Herr Aufenanger, sorgt Lernsoftware für bessere Noten?

Nicht automatisch. Lernsoftware kann eine Lernhilfe bei Problemen in der Schule sein. Wichtig ist eine Absprache mit den Lehrern, ob das Programm dafür auch geeignet ist. Weiterhin sollten Eltern mit solchen Programmen ihre Kinder nicht unter Druck setzen.

Was kann Lernsoftware leisten?

Lernsoftware kann Schule und Unterricht nicht ersetzen. Sie ist aber als Lernhilfe dort unterstützend, wo Kinder Lernschwierigkeiten haben. Mit entsprechenden Programmen können sie Themen bearbeiten, die sie in der Schule nicht verstanden haben, Übungen nachholen und sich auch neues Wissen aneignen.
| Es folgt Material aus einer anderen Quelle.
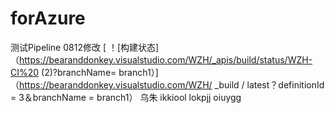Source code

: # forAzure
测试Pipeline
0812修改
[ ！[构建状态] （https://bearanddonkey.visualstudio.com/WZH/_apis/build/status/WZH-CI%20 (2)?branchName= branch1）] （https://bearanddonkey.visualstudio.com/WZH/ _build / latest？definitionId = 3＆branchName = branch1）
乌朱
ikkiool
lokpjj
oiuygg

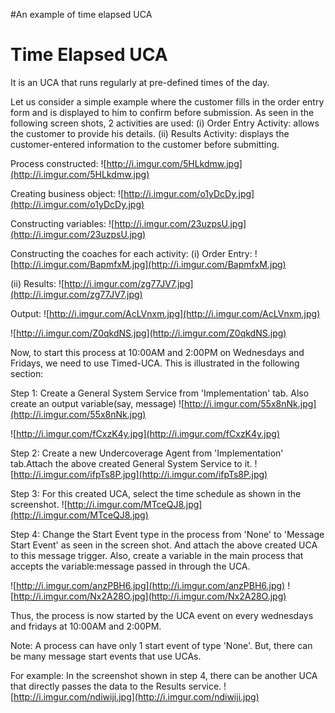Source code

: #An example of time elapsed UCA

# Time Elapsed UCA #

It is an UCA that runs regularly at pre-defined times of the day.

Let us consider a simple example where the customer fills in the order entry form and is displayed to him to confirm before submission.
As seen in the following screen shots, 2 activities are used:
(i) Order Entry Activity: allows the customer to provide his details.
(ii) Results Activity: displays the customer-entered information to the customer before submitting.

Process constructed:
![http://i.imgur.com/5HLkdmw.jpg](http://i.imgur.com/5HLkdmw.jpg)

Creating business object:
![http://i.imgur.com/o1yDcDy.jpg](http://i.imgur.com/o1yDcDy.jpg)

Constructing variables:
![http://i.imgur.com/23uzpsU.jpg](http://i.imgur.com/23uzpsU.jpg)

Constructing the coaches for each activity:
(i) Order Entry:
![http://i.imgur.com/BapmfxM.jpg](http://i.imgur.com/BapmfxM.jpg)

(ii) Results:
![http://i.imgur.com/zg77JV7.jpg](http://i.imgur.com/zg77JV7.jpg)

Output:
![http://i.imgur.com/AcLVnxm.jpg](http://i.imgur.com/AcLVnxm.jpg)

![http://i.imgur.com/Z0qkdNS.jpg](http://i.imgur.com/Z0qkdNS.jpg)

Now, to start this process at 10:00AM and 2:00PM on Wednesdays and Fridays, we need to use Timed-UCA. This is illustrated in the following section:

Step 1:
Create a General System Service from 'Implementation' tab. Also create an output variable(say, message)
![http://i.imgur.com/55x8nNk.jpg](http://i.imgur.com/55x8nNk.jpg)

![http://i.imgur.com/fCxzK4y.jpg](http://i.imgur.com/fCxzK4y.jpg)

Step 2:
Create a new Undercoverage Agent from 'Implementation' tab.Attach the above created General System Service to it.
![http://i.imgur.com/ifpTs8P.jpg](http://i.imgur.com/ifpTs8P.jpg)

Step 3:
For this created UCA, select the time schedule as shown in the screenshot.
![http://i.imgur.com/MTceQJ8.jpg](http://i.imgur.com/MTceQJ8.jpg)

Step 4:
Change the Start Event type in the process from 'None' to 'Message Start Event' as seen in the screen shot. And attach the above created UCA to this message trigger.
Also, create a variable in the main process that accepts the variable:message passed in through the UCA.

![http://i.imgur.com/anzPBH6.jpg](http://i.imgur.com/anzPBH6.jpg)
![http://i.imgur.com/Nx2A28O.jpg](http://i.imgur.com/Nx2A28O.jpg)

Thus, the process is now started by the UCA event on every wednesdays and fridays at 10:00AM and 2:00PM.

Note:
A process can have only 1 start event of type 'None'. But, there can be many message start events that use UCAs.

For example:
In the screenshot shown in step 4, there can be another UCA that directly passes the data to the Results service.
![http://i.imgur.com/ndiwiji.jpg](http://i.imgur.com/ndiwiji.jpg)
Wie wichtig ist es bei den Lernspielen, dass der Spaß am Lernen gefördert wird – und wann geht das möglicherweise zu weit?

Lernen mit Spaß zu verbinden motiviert Kinder, vor allem jene, die mit dem Lernen Schwierigkeiten haben. Der Spaß darf aber nicht so überwiegen, dass die Lerninhalte dabei untergehen. Auch die Abwechslung zwischen Lernen mit Lernsoftware und Spielen kann als Lernspaß unterstützend wirken.
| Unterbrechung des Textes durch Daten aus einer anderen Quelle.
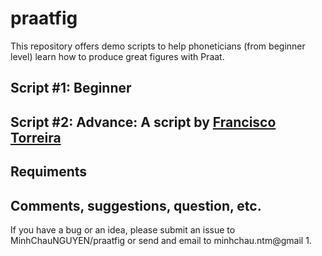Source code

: # praatfig
This repository offers demo scripts to help phoneticians (from beginner level) learn how to produce great figures with Praat. 
## Script #1: Beginner 
## Script #2: Advance: A script by [Francisco Torreira](http://cgussenhoven.ruhosting.nl/wordpress/wp-content/uploads/2018/01/byCourtesy_Francisco_Torreira.txt)
## Requiments
##
## Comments, suggestions, question, etc.
If you have a bug or an idea, please submit an issue to MinhChauNGUYEN/praatfig or send and email to minhchau.ntm@gmail
1. 
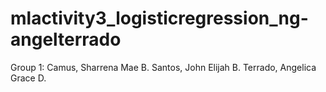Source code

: # mlactivity3_logisticregression_ng-angelterrado
Group 1: 
Camus, Sharrena Mae B.
Santos, John Elijah B.
Terrado, Angelica Grace D.
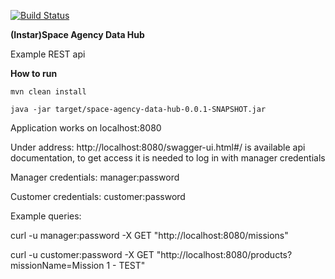 [![Build Status](https://travis-ci.com/awaniak/space-agency-data-hub.svg?branch=master)](https://travis-ci.com/awaniak/space-agency-data-hub)

**(Instar)Space Agency Data Hub**

Example REST api

**How to run**

`mvn clean install`

`java -jar target/space-agency-data-hub-0.0.1-SNAPSHOT.jar`

Application works on localhost:8080

Under address: http://localhost:8080/swagger-ui.html#/ is available api documentation, to get access it is needed to log in with manager credentials

Manager credentials:
manager:password

Customer credentials: 
customer:password


Example queries:

curl -u manager:password -X GET "http://localhost:8080/missions"

curl -u customer:password -X GET "http://localhost:8080/products?missionName=Mission 1 - TEST"
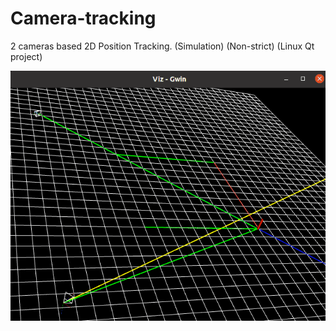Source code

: # Camera-tracking

2 cameras based 2D Position Tracking. (Simulation) (Non-strict) (Linux Qt project)

<img src="Animation.gif" width="600" height="400"/>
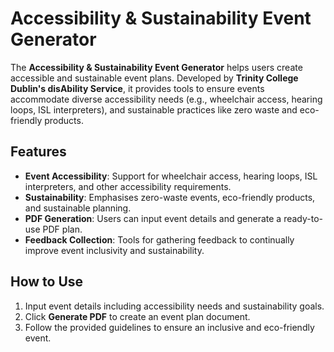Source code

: # Accessibility & Sustainability Event Generator

The **Accessibility & Sustainability Event Generator** helps users create accessible and sustainable event plans. Developed by **Trinity College Dublin's disAbility Service**, it provides tools to ensure events accommodate diverse accessibility needs (e.g., wheelchair access, hearing loops, ISL interpreters), and sustainable practices like zero waste and eco-friendly products.

## Features

- **Event Accessibility**: Support for wheelchair access, hearing loops, ISL interpreters, and other accessibility requirements.
- **Sustainability**: Emphasises zero-waste events, eco-friendly products, and sustainable planning.
- **PDF Generation**: Users can input event details and generate a ready-to-use PDF plan.
- **Feedback Collection**: Tools for gathering feedback to continually improve event inclusivity and sustainability.

## How to Use

1. Input event details including accessibility needs and sustainability goals.
2. Click **Generate PDF** to create an event plan document.
3. Follow the provided guidelines to ensure an inclusive and eco-friendly event.
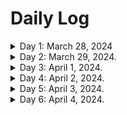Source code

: # Daily Log

<details>
  <summary>Day 1: March 28, 2024</summary>

  ### Today's Progress:
  * Started React course on freeCodeCamp, 20/47 completed
  * Started Command Line basics by [Traversy Media](https://www.youtube.com/watch?v=uwAqEzhyjtw&list=PPSV)
  * Started React Course on Odin Projects. Completed 7/26

  ### Link to work:
  * Started a frontend challenge on frontend mentor
  * [social-media-dashboard]( https://0tieno.github.io/Social-media-dashboard-with-theme-switcher/)

  ### New thing(s) learned:
  1. Basic Commands. See the [gist file](https://gist.github.com/0tieno/78c465b02217a830825eb648dd4ba582)
  2. Props,
  3. JSX,
  4. Best react structure,
  5. Components,
  6.  Rendering Techniques in Lists and components,
  7.  Keys in React

  ### Thoughts:
  * That which at first seems difficult by constant repetition grows easy.

  ### Time spent coding
  * 1hr 23mins
</details>

<details>
  <summary>Day 2: March 29, 2024.</summary>
  
  ### Today's Progress:
  
  * started learning tailwind css

  ### Link to work:

  ### New things learned: 
  
  * tailwindcss

  ### Thoughts:

  ### Time spent
  
  * 0 hours
</details>

<details>
  <summary>Day 3: April 1, 2024.</summary>
  
  ### Today's Progress:
  
  * worked on the Crowny Hotel website
  * Continued tailwindcss
    
  ### Link to work:

  ### New things learned: 
 
  ### Thoughts:

  ### Time spent Coding
  
  * 48mins
</details>

<details>
  <summary>Day 4: April 2, 2024.</summary>
  
  ### Today's Progress:

  * I worked on my 3d developer portfolio using react

  ### Link to work:

  ### New things learned:

  ### Thoughts:

  ### Time spent Coding
  
  * 2ours 9mins
</details>

<details>
  <summary>Day 5: April 3, 2024.</summary>
  
  ### Today's Progress:

  *  worked on a modern bank application using React JS and TailwindCss

  ### Link to work: 

  ### New things learned:

  * tailwindcss
  * react folder structure

  ### Thoughts:

  ### Time spent Coding
  
  * 3hours 10mins 
</details>

<details>
  <summary>Day 6: April 4, 2024.</summary>
  
  ### Today's Progress:

  ### Link to work:

  ### New things learned:

  ### Thoughts:

  ### Time spent
</details>

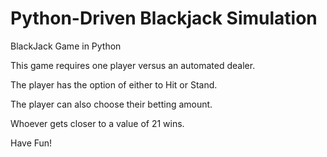 # Python-Driven Blackjack Simulation
BlackJack Game in Python

This game requires one player versus an automated dealer.

The player has the option of either to Hit or Stand.

The player can also choose their betting amount.

Whoever gets closer to a value of 21 wins.

Have Fun!
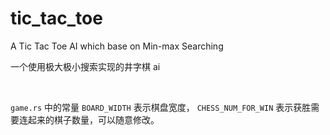 # tic_tac_toe
A Tic Tac Toe AI which base on Min-max Searching

一个使用极大极小搜索实现的井字棋 ai

</br>

`game.rs` 中的常量 `BOARD_WIDTH` 表示棋盘宽度， `CHESS_NUM_FOR_WIN` 表示获胜需要连起来的棋子数量，可以随意修改。

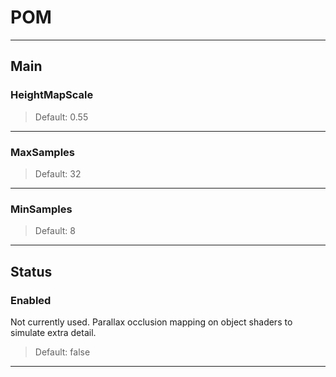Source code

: # POM

---

## Main

### HeightMapScale

>Default: 0.55

---

### MaxSamples

>Default: 32

---

### MinSamples

>Default: 8

---

## Status

### Enabled

Not currently used. Parallax occlusion mapping on object shaders to simulate extra detail.

>Default: false

---
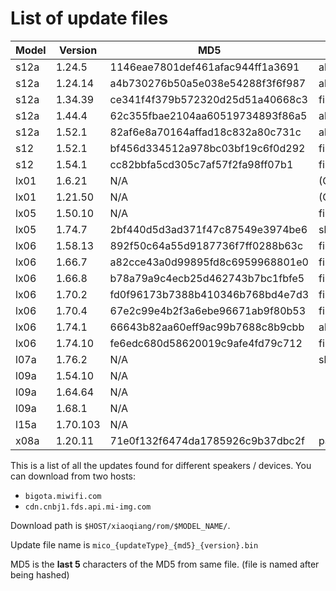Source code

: # List of update files

|Model | Version  | MD5                              | Update type |
|------|----------|----------------------------------|-------------|
| s12a | 1.24.5   | 1146eae7801def461afac944ff1a3691 | all |
| s12a | 1.24.14  | a4b730276b50a5e038e54288f3f6f987 | all |
| s12a | 1.34.39  | ce341f4f379b572320d25d51a40668c3 | firmware |
| s12a | 1.44.4   | 62c355fbae2104aa60519734893f86a5 | all |
| s12a | 1.52.1   | 82af6e8a70164affad18c832a80c731c | all |
| s12  | 1.52.1   | bf456d334512a978bc03bf19c6f0d292 | firmware |
| s12  | 1.54.1   | cc82bbfa5cd305c7af57f2fa98ff07b1 | firmware |
| lx01 | 1.6.21   | N/A | (CHANNEL=release) |
| lx01 | 1.21.50  | N/A | (CHANNEL=current) |
| lx05 | 1.50.10  | N/A | firmware |
| lx05 | 1.74.7   | 2bf440d5d3ad371f47c87549e3974be6 | skr_firmware |
| lx06 | 1.58.13  | 892f50c64a55d9187736f7ff0288b63c | firmware |
| lx06 | 1.66.7   | a82cce43a0d99895fd8c6959968801e0 | firmware |
| lx06 | 1.66.8   | b78a79a9c4ecb25d462743b7bc1fbfe5 | firmware |
| lx06 | 1.70.2   | fd0f96173b7388b410346b768bd4e7d3 | firmware |
| lx06 | 1.70.4   | 67e2c99e4b2f3a6ebe96671ab9f80b53 | firmware |
| lx06 | 1.74.1   | 66643b82aa60eff9ac99b7688c8b9cbb | all |
| lx06 | 1.74.10  | fe6edc680d58620019c9afe4fd79c712 | firmware |
| l07a | 1.76.2   | N/A | skr_firmware |
| l09a | 1.54.10  | N/A | |
| l09a | 1.64.64  | N/A | |
| l09a | 1.68.1   | N/A | |
| l15a | 1.70.103 | N/A | |
| x08a | 1.20.11  | 71e0f132f6474da1785926c9b37dbc2f | payload |

This is a list of all the updates found for different speakers / devices.
You can download from two hosts:
- `bigota.miwifi.com`
- `cdn.cnbj1.fds.api.mi-img.com`

Download path is `$HOST/xiaoqiang/rom/$MODEL_NAME/`.

Update file name is `mico_{updateType}_{md5}_{version}.bin`

MD5 is the **last 5** characters of the MD5 from same file.
(file is named after being hashed)
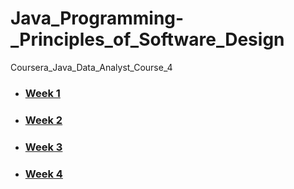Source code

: # Java_Programming-_Principles_of_Software_Design
Coursera_Java_Data_Analyst_Course_4
<ul><li>
  <h3><a href=#>Week 1<a></h3></li><li>
<h3><a href=#>Week 2<a></h3></li><li>
<h3><a href=#>Week 3<a></h3></li><li>
<h3><a href=#>Week 4<a></h3></li></ul>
Viele Spiele werden für Nintendo DS entwickelt. Was ist davon zu halten?

Die Verbindung von Spielen und Lernen ist für Kinder attraktiv und die Programme auf der Nintendo DS bieten dies. Sie können nicht nur Wissen vermitteln, sondern auch mit komplexen Aufgaben das Denken der Kinder herausfordern. Da der Umgang mit Spielkonsolen den Kindern vertraut ist, ist das Lernen damit ihnen nicht fremd.
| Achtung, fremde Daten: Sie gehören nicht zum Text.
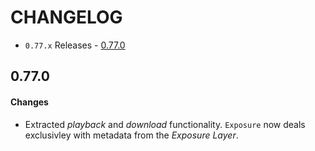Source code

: # CHANGELOG

* `0.77.x` Releases - [0.77.0](#0770)

## 0.77.0

#### Changes
* Extracted *playback* and *download* functionality. `Exposure` now deals exclusivley with metadata from the *Exposure Layer*.
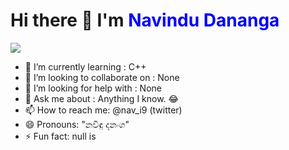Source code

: 

<p>
<h1> Hi there 👋 I'm <span style="color:blue">Navindu Dananga</span></h1><span><img src="https://visitor-badge.laobi.icu/badge?page_id=krypto-i9" /></span>
</p>

- 🌱 I’m currently learning : C++
- 👯 I’m looking to collaborate on : None 
- 🤔 I’m looking for help with : None
- 💬 Ask me about : Anything I know. 😂 
- 📫 How to reach me: @nav_i9 (twitter)
- 😄 Pronouns: "නවිඳු දනංග"
- ⚡ Fun fact: null is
Den Nachhilfelehrer kann solche Software jedoch kaum ersetzen.

Bei der Nachhilfe ist es immer wichtig, auf die konkreten Lernprobleme der Kinder einzugehen; das kann Lernsoftware nicht. Sie kann aber dort unterstützend wirken, wo es um das Verstehen und das Üben geht.

Gibt es neben Preisen wie dem Kindersoftwarepreis „Tommi“ oder dem Bildungsmedienpreis Digita andere Kriterien, an denen man gute Programme erkennen kann?

Gute Lernsoftware sollte didaktisch so aufgebaut sein, dass der Lerninhalt kindgerecht präsentiert wird. Sie sollte nicht stumpfsinnig sein, sondern die Kinder im Denken herausfordern, Fehler nicht nur als solche zurückmelden, sondern auch erklären, was falsch gemacht wurde, und sie sollte viel mit Bildern und Animationen arbeiten, da dadurch Dinge besser verstanden werden als nur mit Texten. Am Besten fragt man auch Bekannte und Freunde, welche Erfahrungen sie mit Programmen gemacht haben.

Das Gespräch führte Kurt Sagatz.

Stefan Aufenanger ist Medienpädagoge der Universität Mainz und Wissenschaftlicher

Berater der Stiftung Lesen.Zudem gehört er der Fachjury des Kindersoftwarepreises Tommi an.